**What you have to do**
Could you lay out the stretch from the start of the material through the line containing "Нагадаємо, у 2026 році кількість", that line included, as a JSON list of strings with one string per line and blank lines left out?

**Exercise data**
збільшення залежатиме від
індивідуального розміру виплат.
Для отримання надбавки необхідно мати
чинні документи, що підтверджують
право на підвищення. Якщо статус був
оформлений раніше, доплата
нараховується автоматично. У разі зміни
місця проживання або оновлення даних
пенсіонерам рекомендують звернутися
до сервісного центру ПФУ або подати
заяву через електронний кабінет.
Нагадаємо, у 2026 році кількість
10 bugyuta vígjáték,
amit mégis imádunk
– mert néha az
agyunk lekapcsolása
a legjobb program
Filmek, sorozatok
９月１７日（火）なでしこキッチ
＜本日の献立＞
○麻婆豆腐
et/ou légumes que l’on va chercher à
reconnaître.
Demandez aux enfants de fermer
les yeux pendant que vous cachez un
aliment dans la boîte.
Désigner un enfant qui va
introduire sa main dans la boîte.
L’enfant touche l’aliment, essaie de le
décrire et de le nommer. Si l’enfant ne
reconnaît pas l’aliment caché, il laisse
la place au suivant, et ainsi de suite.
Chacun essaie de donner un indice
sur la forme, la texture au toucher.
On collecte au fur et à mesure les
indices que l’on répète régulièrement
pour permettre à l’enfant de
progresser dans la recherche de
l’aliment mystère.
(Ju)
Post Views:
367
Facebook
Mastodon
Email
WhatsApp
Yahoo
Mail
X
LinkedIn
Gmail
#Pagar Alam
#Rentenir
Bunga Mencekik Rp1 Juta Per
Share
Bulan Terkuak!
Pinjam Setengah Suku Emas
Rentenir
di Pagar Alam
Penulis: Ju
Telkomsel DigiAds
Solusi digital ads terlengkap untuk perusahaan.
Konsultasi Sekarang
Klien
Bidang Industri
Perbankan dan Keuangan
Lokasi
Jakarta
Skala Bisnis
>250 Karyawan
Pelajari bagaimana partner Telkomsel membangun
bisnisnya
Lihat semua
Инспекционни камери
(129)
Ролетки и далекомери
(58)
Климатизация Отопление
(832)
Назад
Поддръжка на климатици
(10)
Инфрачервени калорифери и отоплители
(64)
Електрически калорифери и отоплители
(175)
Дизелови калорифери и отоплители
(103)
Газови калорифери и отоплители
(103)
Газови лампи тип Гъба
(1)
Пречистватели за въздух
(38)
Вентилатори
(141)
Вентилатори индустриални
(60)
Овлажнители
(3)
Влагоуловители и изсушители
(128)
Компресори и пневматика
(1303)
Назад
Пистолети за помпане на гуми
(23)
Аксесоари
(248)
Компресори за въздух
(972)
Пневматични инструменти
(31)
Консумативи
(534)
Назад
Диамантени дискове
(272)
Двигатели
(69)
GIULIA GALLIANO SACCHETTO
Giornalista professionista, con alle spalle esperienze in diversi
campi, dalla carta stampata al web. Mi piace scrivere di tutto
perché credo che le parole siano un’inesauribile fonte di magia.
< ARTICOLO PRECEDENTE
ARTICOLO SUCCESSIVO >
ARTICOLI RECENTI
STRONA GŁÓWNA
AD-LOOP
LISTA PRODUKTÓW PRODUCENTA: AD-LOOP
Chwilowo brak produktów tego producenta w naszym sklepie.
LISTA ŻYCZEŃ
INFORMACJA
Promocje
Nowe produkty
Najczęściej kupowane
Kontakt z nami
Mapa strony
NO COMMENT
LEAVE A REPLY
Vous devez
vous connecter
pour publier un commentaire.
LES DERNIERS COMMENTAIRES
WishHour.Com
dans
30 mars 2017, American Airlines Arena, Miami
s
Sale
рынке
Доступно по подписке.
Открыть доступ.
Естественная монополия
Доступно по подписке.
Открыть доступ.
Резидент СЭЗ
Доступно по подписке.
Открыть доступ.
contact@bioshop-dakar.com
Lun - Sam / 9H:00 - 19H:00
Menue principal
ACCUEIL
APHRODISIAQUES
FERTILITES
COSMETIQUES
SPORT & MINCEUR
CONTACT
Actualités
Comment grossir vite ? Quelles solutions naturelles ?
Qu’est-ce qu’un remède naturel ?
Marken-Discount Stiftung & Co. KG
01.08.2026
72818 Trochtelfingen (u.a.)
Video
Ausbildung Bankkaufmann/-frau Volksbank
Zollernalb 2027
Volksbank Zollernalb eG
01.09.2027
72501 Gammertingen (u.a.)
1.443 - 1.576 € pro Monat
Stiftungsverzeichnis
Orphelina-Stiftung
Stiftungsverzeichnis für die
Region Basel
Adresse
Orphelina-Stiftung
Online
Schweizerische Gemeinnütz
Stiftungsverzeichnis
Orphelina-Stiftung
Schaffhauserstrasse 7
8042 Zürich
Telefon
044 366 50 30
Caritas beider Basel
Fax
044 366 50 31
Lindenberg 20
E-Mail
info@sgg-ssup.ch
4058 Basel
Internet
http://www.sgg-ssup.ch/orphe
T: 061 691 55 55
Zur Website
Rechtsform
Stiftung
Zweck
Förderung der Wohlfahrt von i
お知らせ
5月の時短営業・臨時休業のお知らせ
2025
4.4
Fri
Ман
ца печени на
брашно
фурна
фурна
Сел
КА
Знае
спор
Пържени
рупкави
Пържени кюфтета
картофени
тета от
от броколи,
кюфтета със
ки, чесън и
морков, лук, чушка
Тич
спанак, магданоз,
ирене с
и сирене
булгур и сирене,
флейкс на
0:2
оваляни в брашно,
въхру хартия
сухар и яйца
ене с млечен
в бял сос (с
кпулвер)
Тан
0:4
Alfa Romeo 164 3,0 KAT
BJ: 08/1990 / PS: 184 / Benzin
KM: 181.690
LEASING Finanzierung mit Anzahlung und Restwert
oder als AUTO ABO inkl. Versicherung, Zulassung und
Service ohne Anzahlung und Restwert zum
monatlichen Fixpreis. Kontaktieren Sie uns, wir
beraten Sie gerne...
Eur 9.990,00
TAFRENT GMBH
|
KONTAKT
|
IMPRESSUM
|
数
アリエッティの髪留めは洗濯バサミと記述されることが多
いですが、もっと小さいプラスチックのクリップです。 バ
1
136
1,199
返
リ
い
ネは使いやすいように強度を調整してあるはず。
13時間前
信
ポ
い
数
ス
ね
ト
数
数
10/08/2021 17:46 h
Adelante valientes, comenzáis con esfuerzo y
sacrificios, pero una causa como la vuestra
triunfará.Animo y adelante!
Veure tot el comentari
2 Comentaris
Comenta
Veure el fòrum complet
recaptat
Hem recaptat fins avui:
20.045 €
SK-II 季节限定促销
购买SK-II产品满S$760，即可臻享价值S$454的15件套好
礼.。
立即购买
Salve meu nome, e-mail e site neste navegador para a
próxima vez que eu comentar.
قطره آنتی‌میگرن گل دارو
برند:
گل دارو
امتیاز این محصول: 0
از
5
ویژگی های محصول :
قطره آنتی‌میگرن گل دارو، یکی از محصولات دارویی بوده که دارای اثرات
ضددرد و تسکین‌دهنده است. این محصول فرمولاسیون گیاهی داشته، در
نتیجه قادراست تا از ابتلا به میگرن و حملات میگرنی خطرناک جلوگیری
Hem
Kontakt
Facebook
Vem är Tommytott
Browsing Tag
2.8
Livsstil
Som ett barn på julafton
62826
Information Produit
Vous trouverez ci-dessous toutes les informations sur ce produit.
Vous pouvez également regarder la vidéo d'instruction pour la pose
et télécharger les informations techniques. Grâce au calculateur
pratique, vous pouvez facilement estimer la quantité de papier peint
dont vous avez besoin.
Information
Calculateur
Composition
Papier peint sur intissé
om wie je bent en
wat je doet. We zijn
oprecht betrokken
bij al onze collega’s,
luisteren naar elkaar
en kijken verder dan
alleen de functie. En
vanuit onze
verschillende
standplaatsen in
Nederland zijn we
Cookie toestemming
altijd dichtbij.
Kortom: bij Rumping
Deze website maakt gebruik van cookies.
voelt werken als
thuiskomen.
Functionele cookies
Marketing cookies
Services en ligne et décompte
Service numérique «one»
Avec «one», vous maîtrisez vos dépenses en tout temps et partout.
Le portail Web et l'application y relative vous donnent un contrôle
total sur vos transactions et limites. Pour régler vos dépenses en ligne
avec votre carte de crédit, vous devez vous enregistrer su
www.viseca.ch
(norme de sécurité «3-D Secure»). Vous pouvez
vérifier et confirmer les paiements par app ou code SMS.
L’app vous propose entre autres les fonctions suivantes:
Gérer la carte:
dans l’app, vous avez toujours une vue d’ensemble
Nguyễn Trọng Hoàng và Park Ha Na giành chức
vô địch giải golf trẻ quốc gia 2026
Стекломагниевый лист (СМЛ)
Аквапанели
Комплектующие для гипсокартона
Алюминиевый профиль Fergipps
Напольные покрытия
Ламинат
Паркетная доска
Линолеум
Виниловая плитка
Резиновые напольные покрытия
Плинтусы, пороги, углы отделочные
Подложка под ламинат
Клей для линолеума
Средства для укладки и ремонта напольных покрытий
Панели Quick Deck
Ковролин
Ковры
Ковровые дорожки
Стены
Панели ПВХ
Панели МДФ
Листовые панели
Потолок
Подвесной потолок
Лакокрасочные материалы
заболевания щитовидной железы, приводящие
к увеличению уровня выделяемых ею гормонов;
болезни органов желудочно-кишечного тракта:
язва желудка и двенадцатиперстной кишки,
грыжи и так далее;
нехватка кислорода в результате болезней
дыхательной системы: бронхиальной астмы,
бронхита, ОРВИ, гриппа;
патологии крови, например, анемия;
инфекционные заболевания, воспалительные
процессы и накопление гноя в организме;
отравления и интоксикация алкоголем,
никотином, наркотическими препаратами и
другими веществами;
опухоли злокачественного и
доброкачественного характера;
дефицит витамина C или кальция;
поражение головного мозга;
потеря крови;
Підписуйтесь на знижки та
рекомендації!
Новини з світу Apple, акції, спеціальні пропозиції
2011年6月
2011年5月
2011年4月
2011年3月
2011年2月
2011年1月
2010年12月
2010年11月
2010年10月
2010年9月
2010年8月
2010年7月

**Task output**
[
  "збільшення залежатиме від",
  "індивідуального розміру виплат.",
  "Для отримання надбавки необхідно мати",
  "чинні документи, що підтверджують",
  "право на підвищення. Якщо статус був",
  "оформлений раніше, доплата",
  "нараховується автоматично. У разі зміни",
  "місця проживання або оновлення даних",
  "пенсіонерам рекомендують звернутися",
  "до сервісного центру ПФУ або подати",
  "заяву через електронний кабінет.",
  "Нагадаємо, у 2026 році кількість"
]